Teaching Leave No Trace camping principles to your kids goes hand-in-hand with campfire etiquette and fire safety. Is there a drought or fire ban? Is the wind strong enough to carry embers from your fire into the underbrush nearby? Is wood readily available, or has the area been picked clean by previous campers? Weighing the pros and cons of building a fire before you strike a match will be an invaluable tool in promoting fire safety, as well as teach your kids learn how to evaluate a campsite and keep a fire contained.
To avoid fire-related accidents, set ground rules early on and reinforce them frequently until they become a habit. A few guidelines to implement: No one enters the cooking area without close adult supervision. No loose clothing and jewelry, and sandals or open-toed shoes are not allowed while cooking. Long hair should always be tied back. Hands and utensils need to be washed frequently, a perfect task for up-and-coming camp chefs, and potholders are a must when handling pots, pans, foil, and utensils.
Teach your kids the importance of keeping foods separated to avoid cross-contamination between cooked and uncooked ingredients. Also emphasize the reasons for cooler storage when it comes to perishables like meat, cheese, and eggs. Only teens with adult approval should be handling knives, sharp grill forks, skewers, and food as it goes on and comes off the grill.

DATA LISTING:

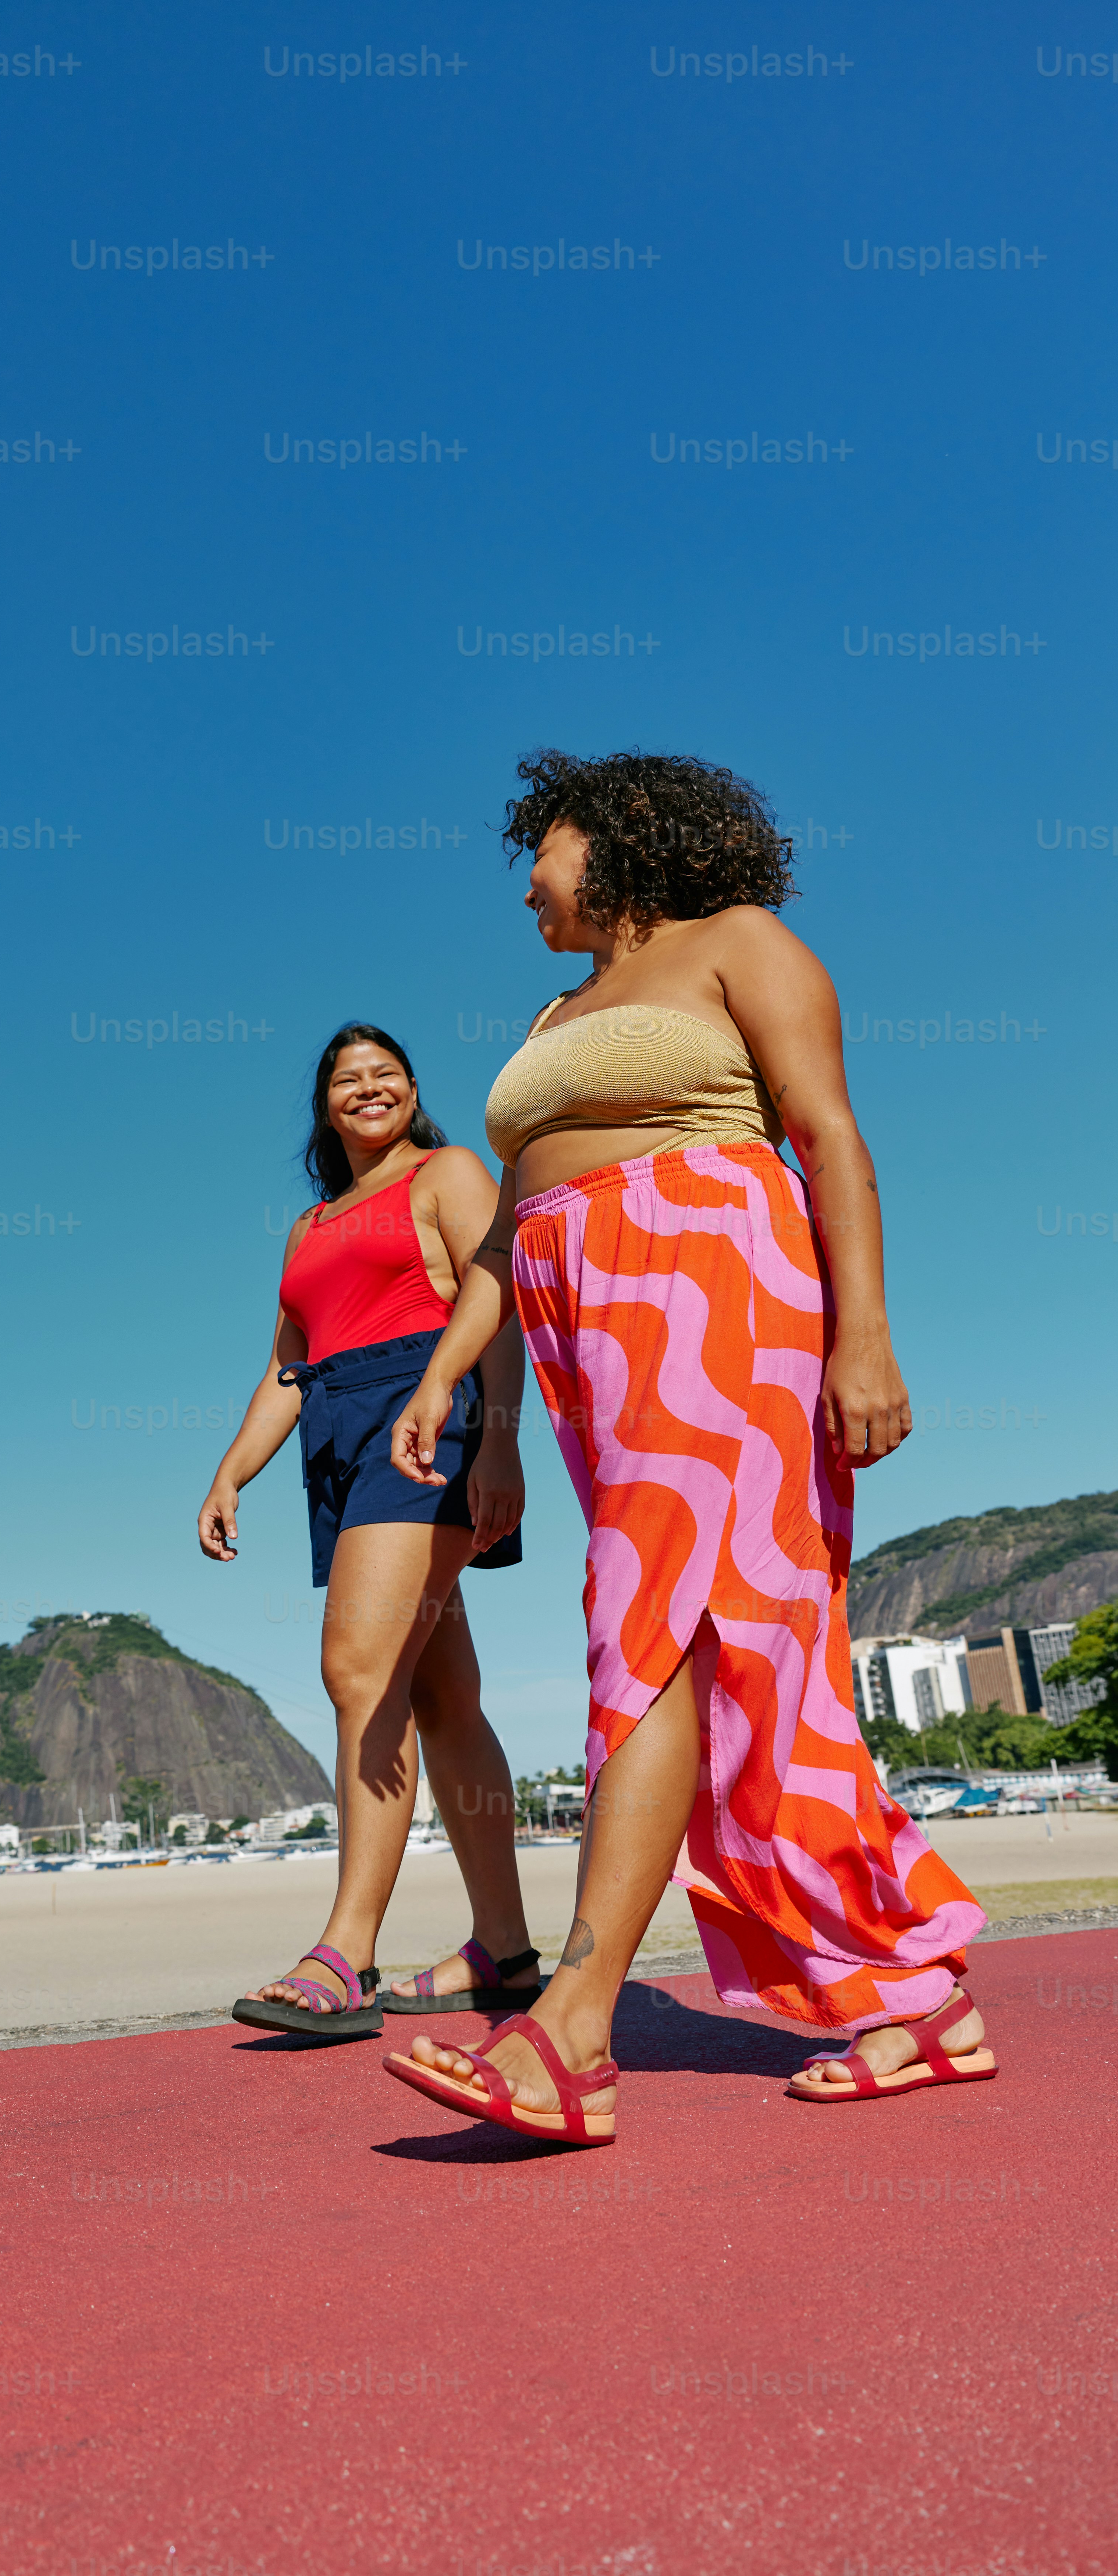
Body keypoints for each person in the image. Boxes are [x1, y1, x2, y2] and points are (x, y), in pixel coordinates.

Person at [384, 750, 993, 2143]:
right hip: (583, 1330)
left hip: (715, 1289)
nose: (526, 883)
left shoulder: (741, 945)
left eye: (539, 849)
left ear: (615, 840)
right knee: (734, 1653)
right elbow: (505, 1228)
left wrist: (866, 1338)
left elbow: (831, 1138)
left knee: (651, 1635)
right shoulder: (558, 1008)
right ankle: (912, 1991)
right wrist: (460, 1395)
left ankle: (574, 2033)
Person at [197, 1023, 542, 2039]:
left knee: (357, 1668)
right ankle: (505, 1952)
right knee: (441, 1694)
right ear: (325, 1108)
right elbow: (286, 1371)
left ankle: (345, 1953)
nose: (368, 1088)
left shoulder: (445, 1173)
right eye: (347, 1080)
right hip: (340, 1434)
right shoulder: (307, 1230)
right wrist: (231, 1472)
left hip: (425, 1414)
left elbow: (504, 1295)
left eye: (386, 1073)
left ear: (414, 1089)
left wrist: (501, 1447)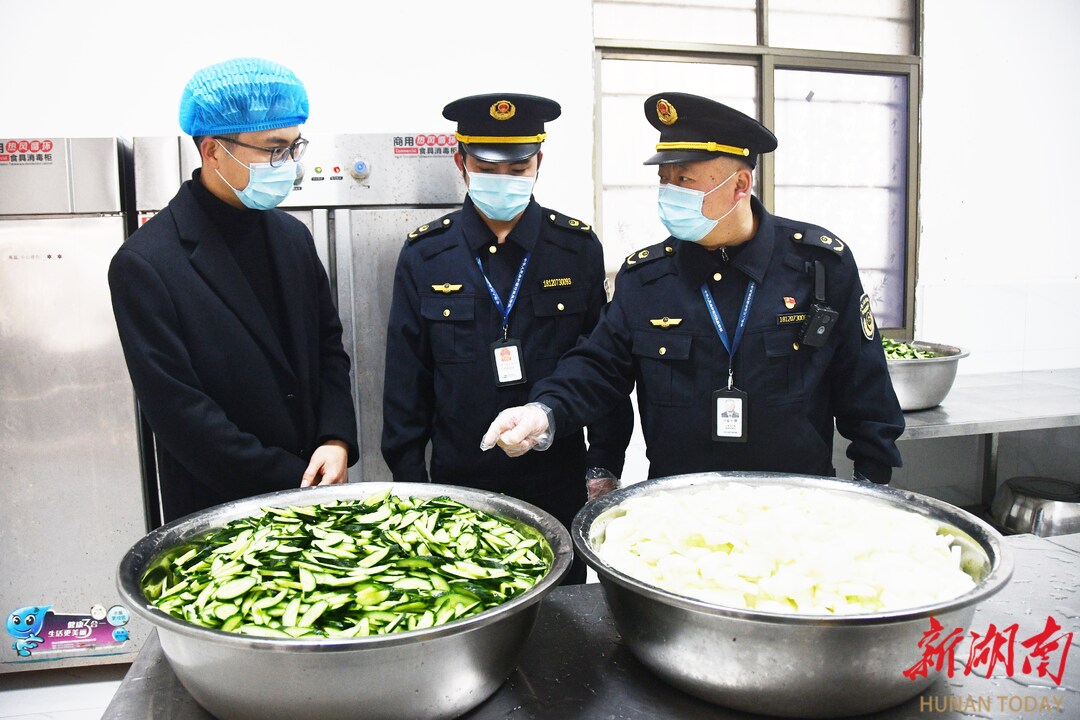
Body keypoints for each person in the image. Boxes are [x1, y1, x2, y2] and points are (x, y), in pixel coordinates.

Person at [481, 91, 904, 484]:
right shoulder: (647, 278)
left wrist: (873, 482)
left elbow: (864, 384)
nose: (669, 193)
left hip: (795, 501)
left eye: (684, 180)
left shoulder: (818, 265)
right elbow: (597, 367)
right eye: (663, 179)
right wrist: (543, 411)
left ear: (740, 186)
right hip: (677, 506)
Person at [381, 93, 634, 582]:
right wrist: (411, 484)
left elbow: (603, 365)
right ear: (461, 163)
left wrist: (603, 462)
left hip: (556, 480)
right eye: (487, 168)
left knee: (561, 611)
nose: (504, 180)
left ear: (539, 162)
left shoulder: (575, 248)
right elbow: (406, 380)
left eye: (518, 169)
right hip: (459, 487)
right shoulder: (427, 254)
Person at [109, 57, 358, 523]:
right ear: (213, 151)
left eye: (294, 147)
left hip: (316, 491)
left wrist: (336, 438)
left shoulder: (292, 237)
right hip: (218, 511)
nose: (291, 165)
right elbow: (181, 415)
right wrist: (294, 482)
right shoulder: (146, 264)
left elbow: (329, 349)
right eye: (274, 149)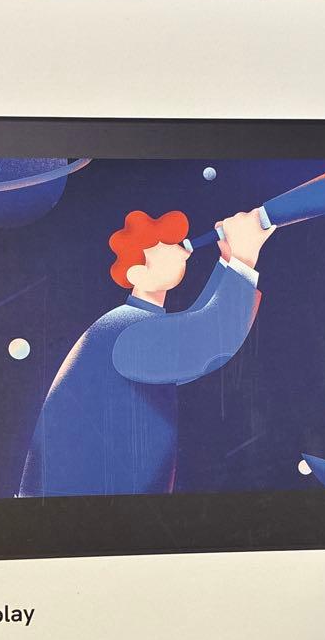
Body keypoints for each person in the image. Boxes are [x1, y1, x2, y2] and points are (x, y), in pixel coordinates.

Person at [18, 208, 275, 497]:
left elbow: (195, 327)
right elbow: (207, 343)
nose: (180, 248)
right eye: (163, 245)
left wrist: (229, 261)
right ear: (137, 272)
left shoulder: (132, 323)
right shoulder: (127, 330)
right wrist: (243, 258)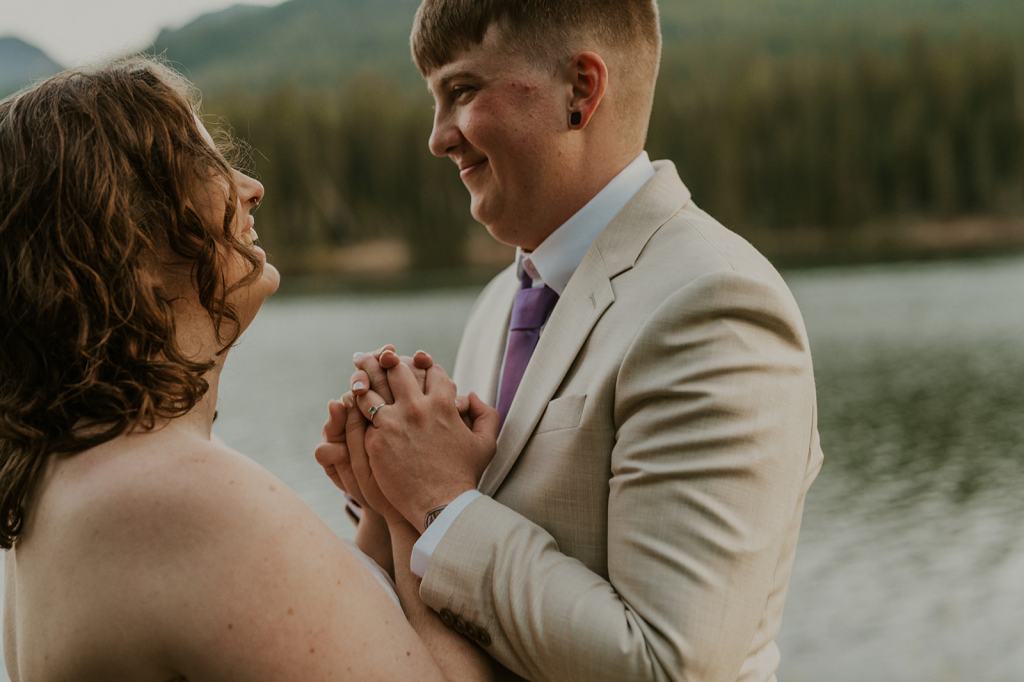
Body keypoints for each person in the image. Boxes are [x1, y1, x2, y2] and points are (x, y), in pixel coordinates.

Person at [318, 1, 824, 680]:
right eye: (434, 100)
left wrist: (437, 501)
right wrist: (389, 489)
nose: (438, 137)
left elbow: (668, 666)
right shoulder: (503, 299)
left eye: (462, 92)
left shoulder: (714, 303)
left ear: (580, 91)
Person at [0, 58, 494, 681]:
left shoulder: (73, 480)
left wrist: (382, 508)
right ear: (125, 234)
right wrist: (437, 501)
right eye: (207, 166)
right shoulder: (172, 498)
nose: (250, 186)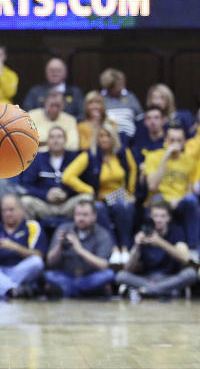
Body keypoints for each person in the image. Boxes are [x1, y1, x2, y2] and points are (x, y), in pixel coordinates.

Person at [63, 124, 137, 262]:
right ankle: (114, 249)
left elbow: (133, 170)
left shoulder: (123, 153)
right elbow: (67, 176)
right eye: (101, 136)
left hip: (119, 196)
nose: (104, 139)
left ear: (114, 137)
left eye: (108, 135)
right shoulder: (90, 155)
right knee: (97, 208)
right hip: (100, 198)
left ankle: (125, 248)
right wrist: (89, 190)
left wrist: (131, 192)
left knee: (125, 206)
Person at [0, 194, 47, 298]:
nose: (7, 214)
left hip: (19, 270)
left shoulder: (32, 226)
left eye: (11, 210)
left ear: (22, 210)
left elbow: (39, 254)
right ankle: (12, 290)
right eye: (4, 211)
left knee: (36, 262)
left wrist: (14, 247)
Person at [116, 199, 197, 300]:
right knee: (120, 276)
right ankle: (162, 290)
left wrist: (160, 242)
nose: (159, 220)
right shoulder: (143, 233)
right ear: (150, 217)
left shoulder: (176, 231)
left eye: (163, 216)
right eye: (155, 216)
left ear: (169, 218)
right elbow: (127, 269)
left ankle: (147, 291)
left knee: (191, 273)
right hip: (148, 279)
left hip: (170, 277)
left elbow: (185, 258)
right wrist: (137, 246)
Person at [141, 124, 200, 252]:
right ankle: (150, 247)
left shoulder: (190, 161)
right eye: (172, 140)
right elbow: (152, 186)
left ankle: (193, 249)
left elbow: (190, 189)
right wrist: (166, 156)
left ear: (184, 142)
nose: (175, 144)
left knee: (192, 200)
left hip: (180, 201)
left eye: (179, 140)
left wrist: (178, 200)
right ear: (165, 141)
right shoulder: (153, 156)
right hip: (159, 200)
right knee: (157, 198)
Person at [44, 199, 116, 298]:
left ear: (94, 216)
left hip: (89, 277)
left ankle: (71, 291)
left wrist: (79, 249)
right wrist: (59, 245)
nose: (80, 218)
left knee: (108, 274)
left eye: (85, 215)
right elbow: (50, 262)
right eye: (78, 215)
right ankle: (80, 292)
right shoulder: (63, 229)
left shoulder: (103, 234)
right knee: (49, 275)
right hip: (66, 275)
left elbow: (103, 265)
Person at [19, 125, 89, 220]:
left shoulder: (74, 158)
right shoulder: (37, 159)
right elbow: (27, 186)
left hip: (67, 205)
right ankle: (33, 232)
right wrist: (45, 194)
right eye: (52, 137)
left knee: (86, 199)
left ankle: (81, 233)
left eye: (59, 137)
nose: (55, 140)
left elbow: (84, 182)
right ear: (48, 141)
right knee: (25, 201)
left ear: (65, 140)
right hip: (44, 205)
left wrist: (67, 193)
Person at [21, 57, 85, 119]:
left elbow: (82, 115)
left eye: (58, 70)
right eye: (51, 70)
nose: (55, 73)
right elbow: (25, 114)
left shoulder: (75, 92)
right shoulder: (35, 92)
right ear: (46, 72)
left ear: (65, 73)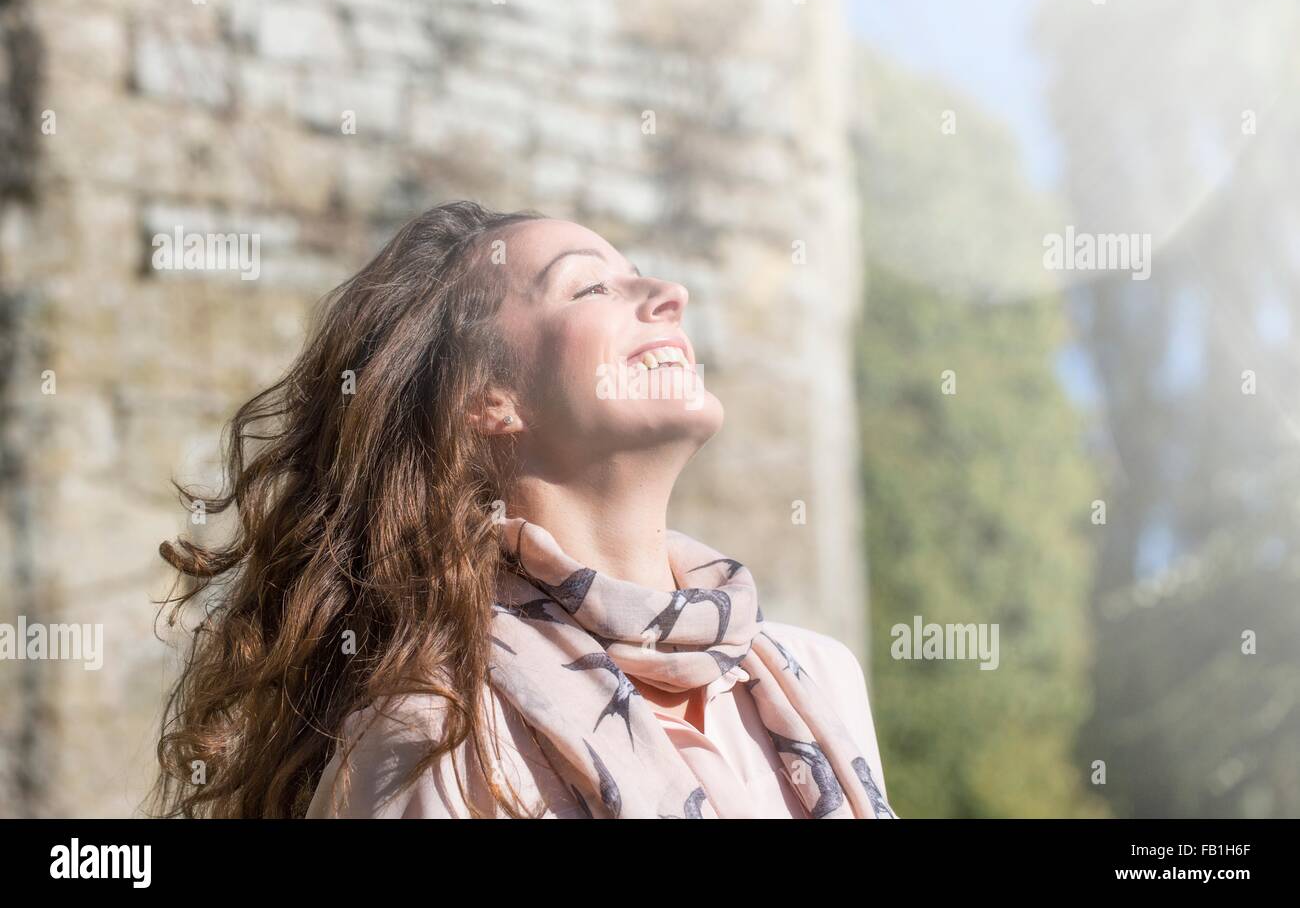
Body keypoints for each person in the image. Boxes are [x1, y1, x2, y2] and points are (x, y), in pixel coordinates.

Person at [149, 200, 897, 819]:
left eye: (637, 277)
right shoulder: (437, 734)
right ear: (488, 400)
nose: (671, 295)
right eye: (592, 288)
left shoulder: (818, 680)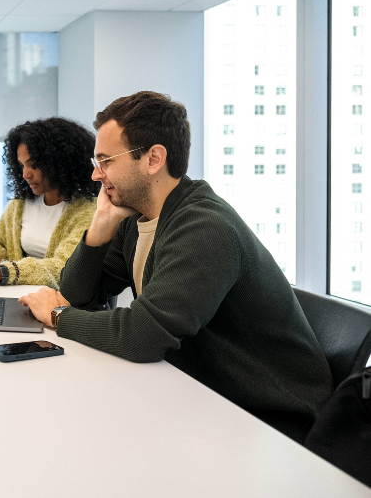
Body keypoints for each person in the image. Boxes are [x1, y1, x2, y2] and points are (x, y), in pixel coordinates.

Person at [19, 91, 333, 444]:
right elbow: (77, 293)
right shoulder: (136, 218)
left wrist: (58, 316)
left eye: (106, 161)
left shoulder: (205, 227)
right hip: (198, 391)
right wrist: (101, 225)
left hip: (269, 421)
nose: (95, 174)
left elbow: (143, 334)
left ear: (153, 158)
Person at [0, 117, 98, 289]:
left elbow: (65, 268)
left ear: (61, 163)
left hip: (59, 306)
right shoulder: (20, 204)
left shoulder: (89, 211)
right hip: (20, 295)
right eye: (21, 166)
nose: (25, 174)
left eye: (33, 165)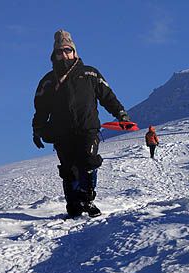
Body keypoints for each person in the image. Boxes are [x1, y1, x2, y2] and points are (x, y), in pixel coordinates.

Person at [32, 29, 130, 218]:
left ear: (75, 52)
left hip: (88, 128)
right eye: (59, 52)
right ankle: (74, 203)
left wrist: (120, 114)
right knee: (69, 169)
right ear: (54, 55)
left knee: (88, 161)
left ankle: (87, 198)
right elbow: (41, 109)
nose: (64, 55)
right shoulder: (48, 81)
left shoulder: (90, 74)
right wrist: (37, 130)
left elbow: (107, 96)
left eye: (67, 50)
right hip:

WHAT TO DO: In the camping safety text, who is permitted to handle knives, sharp grill forks, and skewers? The records come from a separate source unrelated to the text.

TASK SOLUTION: Only teens with adult approval.